# TO DO:
The records are to be copied word for word, and the pictures dropped.

# Stored items:

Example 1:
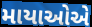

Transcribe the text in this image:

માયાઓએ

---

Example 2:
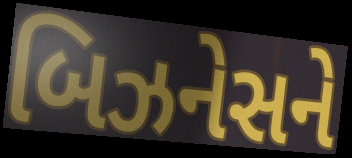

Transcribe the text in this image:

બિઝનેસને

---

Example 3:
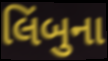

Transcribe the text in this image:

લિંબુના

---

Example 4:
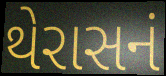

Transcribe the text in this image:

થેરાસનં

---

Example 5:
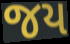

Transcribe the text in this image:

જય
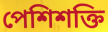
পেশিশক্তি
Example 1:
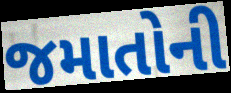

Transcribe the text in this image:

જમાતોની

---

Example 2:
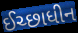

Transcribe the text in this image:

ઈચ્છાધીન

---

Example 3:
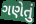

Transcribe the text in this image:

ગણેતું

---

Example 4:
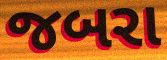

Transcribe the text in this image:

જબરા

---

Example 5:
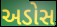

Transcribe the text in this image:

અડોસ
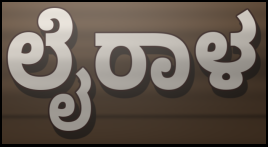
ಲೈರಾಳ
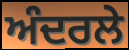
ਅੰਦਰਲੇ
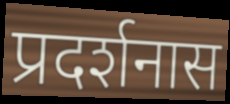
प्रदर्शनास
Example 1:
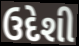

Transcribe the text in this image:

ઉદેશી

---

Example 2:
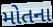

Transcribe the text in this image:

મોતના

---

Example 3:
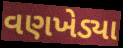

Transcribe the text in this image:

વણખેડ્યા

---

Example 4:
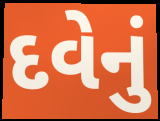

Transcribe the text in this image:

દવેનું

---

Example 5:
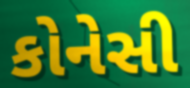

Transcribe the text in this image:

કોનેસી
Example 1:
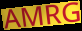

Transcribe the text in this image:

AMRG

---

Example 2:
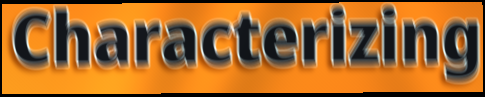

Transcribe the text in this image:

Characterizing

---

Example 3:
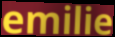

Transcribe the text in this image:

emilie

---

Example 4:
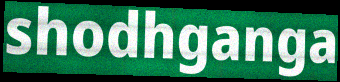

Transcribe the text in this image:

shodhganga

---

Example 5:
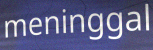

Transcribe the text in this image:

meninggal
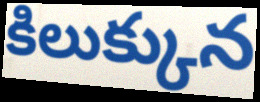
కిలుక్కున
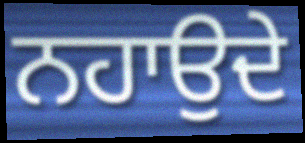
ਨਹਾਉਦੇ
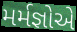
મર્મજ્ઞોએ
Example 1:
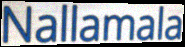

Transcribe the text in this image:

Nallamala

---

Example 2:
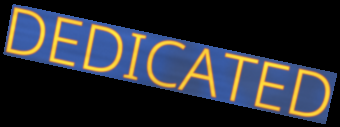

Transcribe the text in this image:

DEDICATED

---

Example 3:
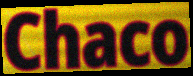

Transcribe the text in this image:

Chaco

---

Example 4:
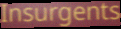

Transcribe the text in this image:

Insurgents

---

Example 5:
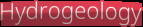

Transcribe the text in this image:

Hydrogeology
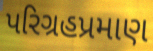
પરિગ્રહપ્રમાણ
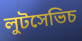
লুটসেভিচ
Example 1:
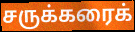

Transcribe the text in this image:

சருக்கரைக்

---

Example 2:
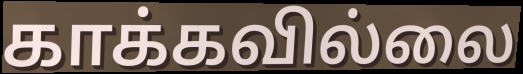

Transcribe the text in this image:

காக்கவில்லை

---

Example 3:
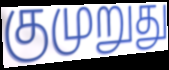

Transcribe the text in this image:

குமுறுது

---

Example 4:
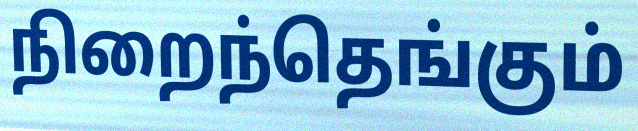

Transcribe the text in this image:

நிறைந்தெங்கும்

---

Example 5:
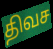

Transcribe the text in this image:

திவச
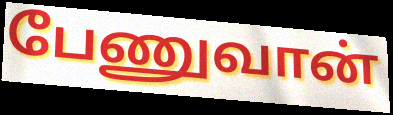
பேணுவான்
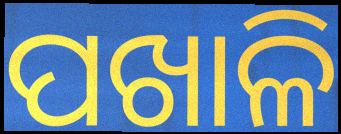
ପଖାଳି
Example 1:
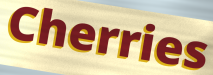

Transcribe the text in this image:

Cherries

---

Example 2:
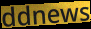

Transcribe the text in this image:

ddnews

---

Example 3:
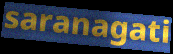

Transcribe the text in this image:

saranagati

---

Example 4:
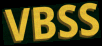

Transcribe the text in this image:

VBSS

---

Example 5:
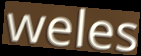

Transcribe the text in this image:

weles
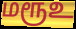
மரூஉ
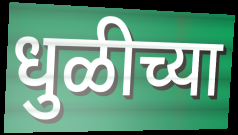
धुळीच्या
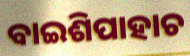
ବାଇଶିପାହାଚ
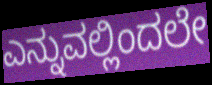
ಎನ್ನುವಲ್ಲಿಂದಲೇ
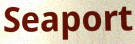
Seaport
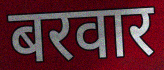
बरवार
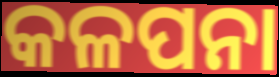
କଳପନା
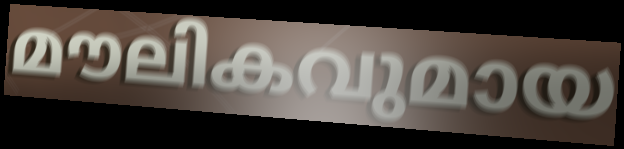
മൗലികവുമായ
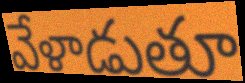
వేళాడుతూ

# RESPONSE TO THIS EXERCISE:
Example 1:

Transcribe the text in this image:

માયાઓએ

---

Example 2:

Transcribe the text in this image:

બિઝનેસને

---

Example 3:

Transcribe the text in this image:

લિંબુના

---

Example 4:

Transcribe the text in this image:

થેરાસનં

---

Example 5:

Transcribe the text in this image:

જય
পেশিশক্তি
Example 1:

Transcribe the text in this image:

જમાતોની

---

Example 2:

Transcribe the text in this image:

ઈચ્છાધીન

---

Example 3:

Transcribe the text in this image:

ગણેતું

---

Example 4:

Transcribe the text in this image:

જબરા

---

Example 5:

Transcribe the text in this image:

અડોસ
ಲೈರಾಳ
ਅੰਦਰਲੇ
प्रदर्शनास
Example 1:

Transcribe the text in this image:

ઉદેશી

---

Example 2:

Transcribe the text in this image:

મોતના

---

Example 3:

Transcribe the text in this image:

વણખેડ્યા

---

Example 4:

Transcribe the text in this image:

દવેનું

---

Example 5:

Transcribe the text in this image:

કોનેસી
Example 1:

Transcribe the text in this image:

AMRG

---

Example 2:

Transcribe the text in this image:

Characterizing

---

Example 3:

Transcribe the text in this image:

emilie

---

Example 4:

Transcribe the text in this image:

shodhganga

---

Example 5:

Transcribe the text in this image:

meninggal
కిలుక్కున
ਨਹਾਉਦੇ
મર્મજ્ઞોએ
Example 1:

Transcribe the text in this image:

Nallamala

---

Example 2:

Transcribe the text in this image:

DEDICATED

---

Example 3:

Transcribe the text in this image:

Chaco

---

Example 4:

Transcribe the text in this image:

Insurgents

---

Example 5:

Transcribe the text in this image:

Hydrogeology
પરિગ્રહપ્રમાણ
লুটসেভিচ
Example 1:

Transcribe the text in this image:

சருக்கரைக்

---

Example 2:

Transcribe the text in this image:

காக்கவில்லை

---

Example 3:

Transcribe the text in this image:

குமுறுது

---

Example 4:

Transcribe the text in this image:

நிறைந்தெங்கும்

---

Example 5:

Transcribe the text in this image:

திவச
பேணுவான்
ପଖାଳି
Example 1:

Transcribe the text in this image:

Cherries

---

Example 2:

Transcribe the text in this image:

ddnews

---

Example 3:

Transcribe the text in this image:

saranagati

---

Example 4:

Transcribe the text in this image:

VBSS

---

Example 5:

Transcribe the text in this image:

weles
மரூஉ
धुळीच्या
ବାଇଶିପାହାଚ
ಎನ್ನುವಲ್ಲಿಂದಲೇ
Seaport
बरवार
କଳପନା
മൗലികവുമായ
వేళాడుతూ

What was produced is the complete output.